If consent of the governed means anything, we have to apply the Constitution in the way the people who ratified it understood it.   Otherwise we are imposing laws nobody consented to, which is tyranny.  It's easy to say that people who object to decisions like Roe v Wade and Obergfell are just misguided bigots.  But in fact, they are objecting to laws invented by the courts that were not lawfully adopted by the legislature or consented to by Constitutional ratification.  The ends don't justify the means.  The means change the outcome.  If the Supreme Court interprets the Constitution in ways that nobody consented to, there is no limit to the Supreme Court's power.  There is also no binding precedent, because any precedent can be reinterpreted to mean something entirely different.  The Supreme Court becomes a Supreme Revolutionary Council with essentially unlimited powers and life appointments for members.

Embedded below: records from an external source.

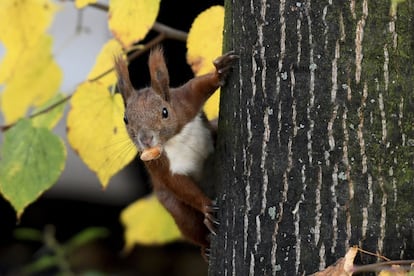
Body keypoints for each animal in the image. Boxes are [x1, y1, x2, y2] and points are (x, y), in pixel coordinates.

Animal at [115, 46, 238, 260]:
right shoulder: (156, 163)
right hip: (178, 211)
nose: (146, 139)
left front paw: (219, 71)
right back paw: (206, 247)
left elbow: (198, 87)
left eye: (165, 112)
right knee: (192, 227)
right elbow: (176, 183)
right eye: (125, 119)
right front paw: (206, 207)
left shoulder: (184, 103)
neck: (172, 138)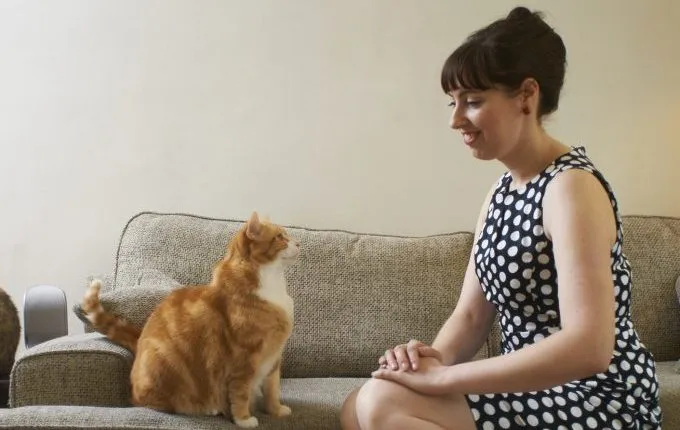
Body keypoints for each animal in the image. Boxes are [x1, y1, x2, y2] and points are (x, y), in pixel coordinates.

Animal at [81, 212, 298, 426]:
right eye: (280, 237)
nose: (298, 243)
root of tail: (140, 338)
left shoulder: (274, 357)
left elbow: (272, 388)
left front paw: (276, 410)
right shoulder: (243, 359)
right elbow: (240, 393)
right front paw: (244, 420)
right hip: (164, 364)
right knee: (145, 402)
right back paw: (207, 408)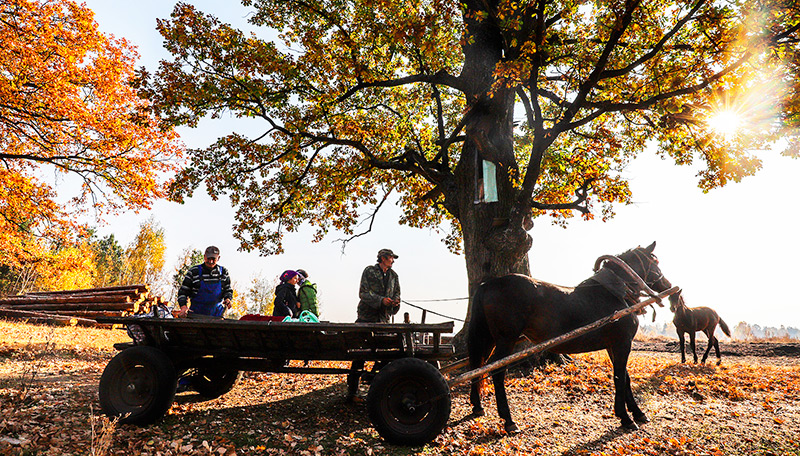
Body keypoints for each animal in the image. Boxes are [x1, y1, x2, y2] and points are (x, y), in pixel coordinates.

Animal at [466, 240, 672, 432]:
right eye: (655, 261)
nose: (667, 284)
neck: (615, 293)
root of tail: (488, 284)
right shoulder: (622, 343)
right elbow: (619, 377)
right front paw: (625, 418)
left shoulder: (613, 345)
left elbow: (625, 377)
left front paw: (637, 413)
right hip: (505, 340)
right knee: (496, 371)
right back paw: (509, 421)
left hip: (489, 339)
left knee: (477, 365)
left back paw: (478, 406)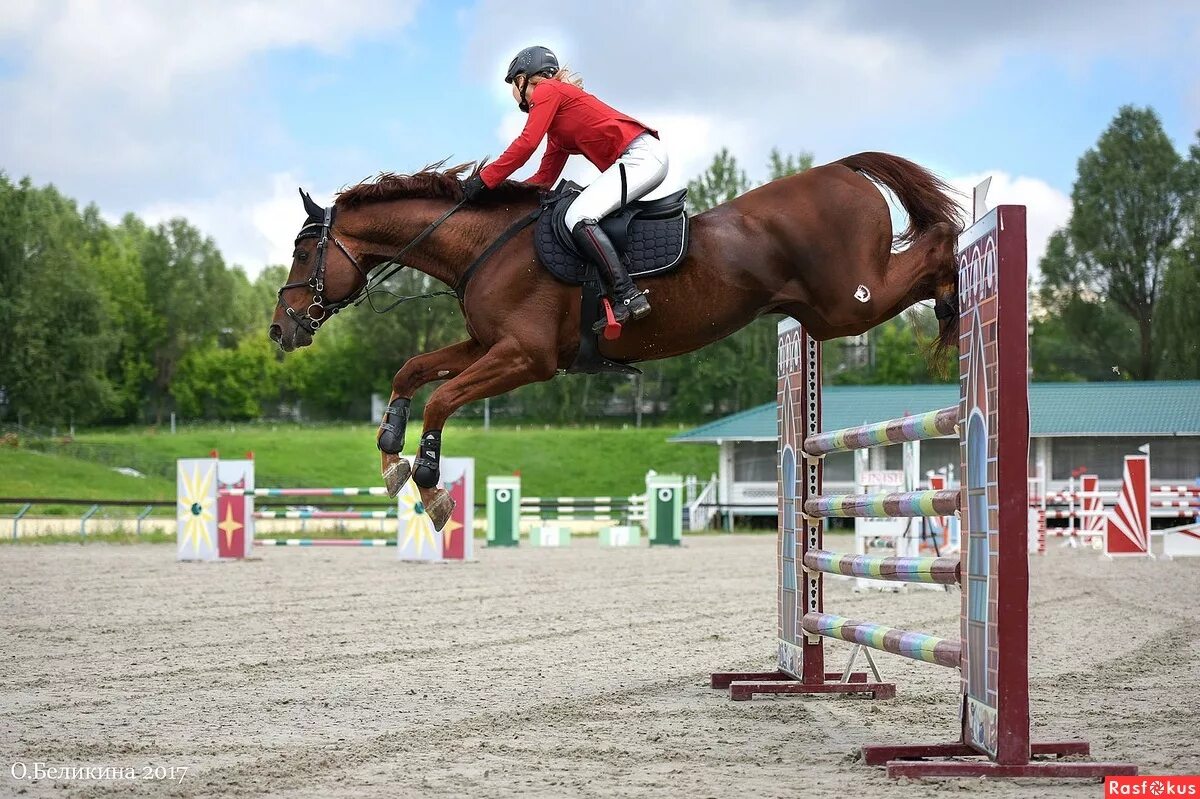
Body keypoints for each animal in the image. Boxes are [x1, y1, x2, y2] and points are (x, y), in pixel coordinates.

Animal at [272, 152, 964, 527]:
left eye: (305, 252)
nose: (282, 329)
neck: (485, 245)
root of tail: (844, 173)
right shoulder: (489, 347)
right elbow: (412, 371)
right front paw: (391, 454)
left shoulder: (525, 358)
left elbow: (441, 398)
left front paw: (432, 484)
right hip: (826, 315)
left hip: (851, 301)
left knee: (934, 248)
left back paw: (956, 303)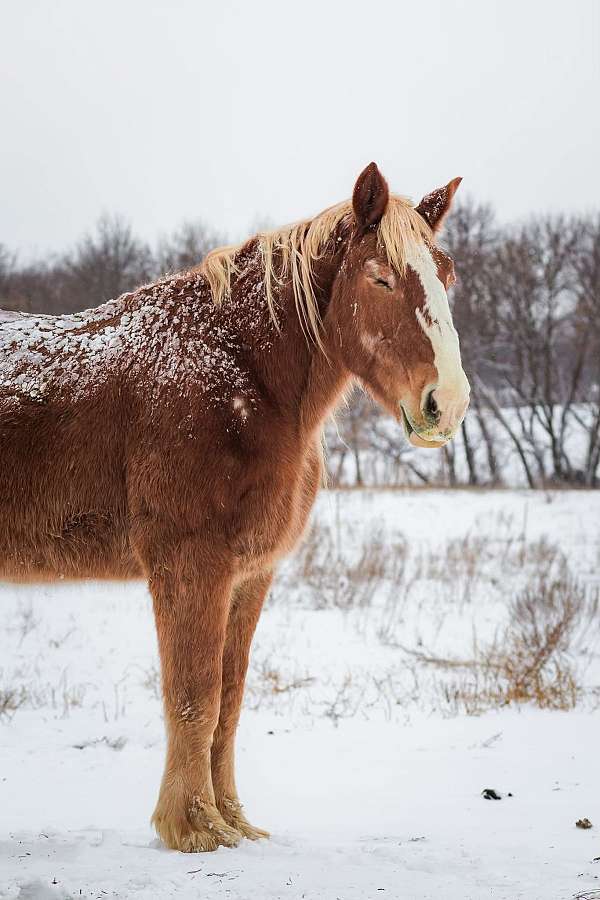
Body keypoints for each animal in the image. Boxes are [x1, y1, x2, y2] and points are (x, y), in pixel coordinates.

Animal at [0, 163, 468, 852]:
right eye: (379, 276)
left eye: (447, 275)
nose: (447, 404)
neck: (238, 378)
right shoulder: (192, 566)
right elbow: (195, 697)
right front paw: (192, 827)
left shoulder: (249, 575)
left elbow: (229, 700)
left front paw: (233, 822)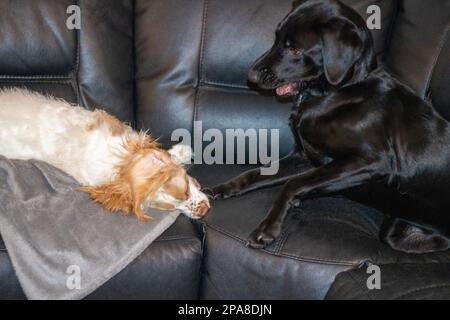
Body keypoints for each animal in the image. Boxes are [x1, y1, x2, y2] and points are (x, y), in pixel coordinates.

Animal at [213, 0, 450, 254]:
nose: (251, 76)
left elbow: (292, 183)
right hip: (397, 226)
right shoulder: (304, 158)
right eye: (276, 38)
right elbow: (255, 173)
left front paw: (267, 229)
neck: (336, 93)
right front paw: (222, 188)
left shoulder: (369, 161)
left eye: (296, 51)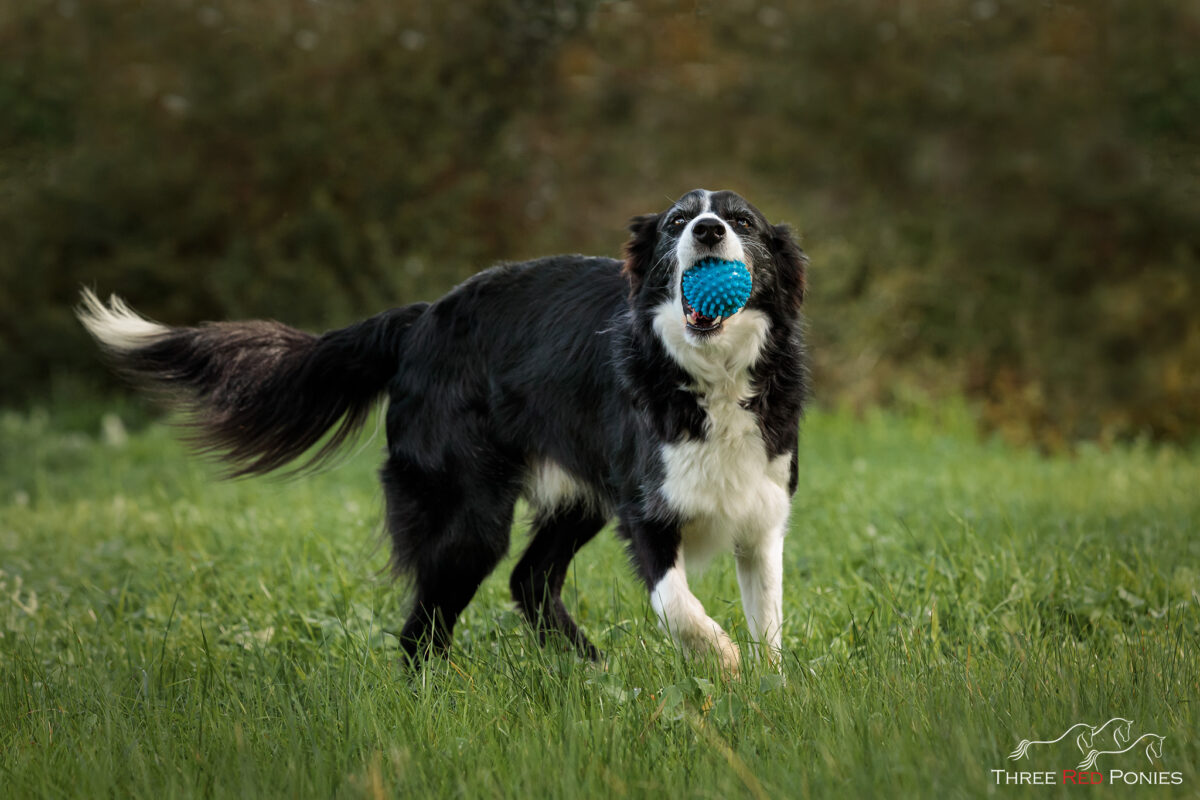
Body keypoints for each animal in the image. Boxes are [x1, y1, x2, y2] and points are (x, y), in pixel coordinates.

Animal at [77, 188, 806, 671]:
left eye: (741, 220)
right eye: (678, 221)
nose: (707, 231)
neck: (708, 373)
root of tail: (420, 317)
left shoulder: (762, 513)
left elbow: (768, 618)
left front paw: (766, 691)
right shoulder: (646, 513)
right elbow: (680, 605)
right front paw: (724, 659)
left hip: (568, 499)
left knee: (527, 581)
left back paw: (590, 670)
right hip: (468, 512)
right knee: (423, 628)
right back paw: (434, 698)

Let me give you an example of how this works.  The 14th Amendment was passed in 1868, when homosexual acts were illegal in every state.  If the legislators who voted to ratify the 14th Amendment had known they were ratifying same sex marriage, it wouldn't have passed.  Obergfell should have been decided on the full faith and credit clause.  Any marriage validly performed in one state must be recognized in all states.  This would have left the states in control of who could marry inside their borders, but forced all states to recognize same sex marriages performed elsewhere.  Such a decision would have been consistent with the invalidation of the Defense of Marriage Act (DOMA), which conservatives liked because of the states rights reasoning, even though the outcome didn't go their way.  DOMA was invalidated because the Supreme Court ruled marriage was a state matter, and federal law could not interfere with it under the 10th Amendment.  A ruling on full faith and credit would have been much more easily defended as consistent with the original intent of the Constitution.   If Obergfell had been decided on full faith and credit, doubt about the permanence of Obergfell, including this article, wouldn't be necessary.  Since using the 14th Amendment was a stretch, Obergfell is a shaky decision.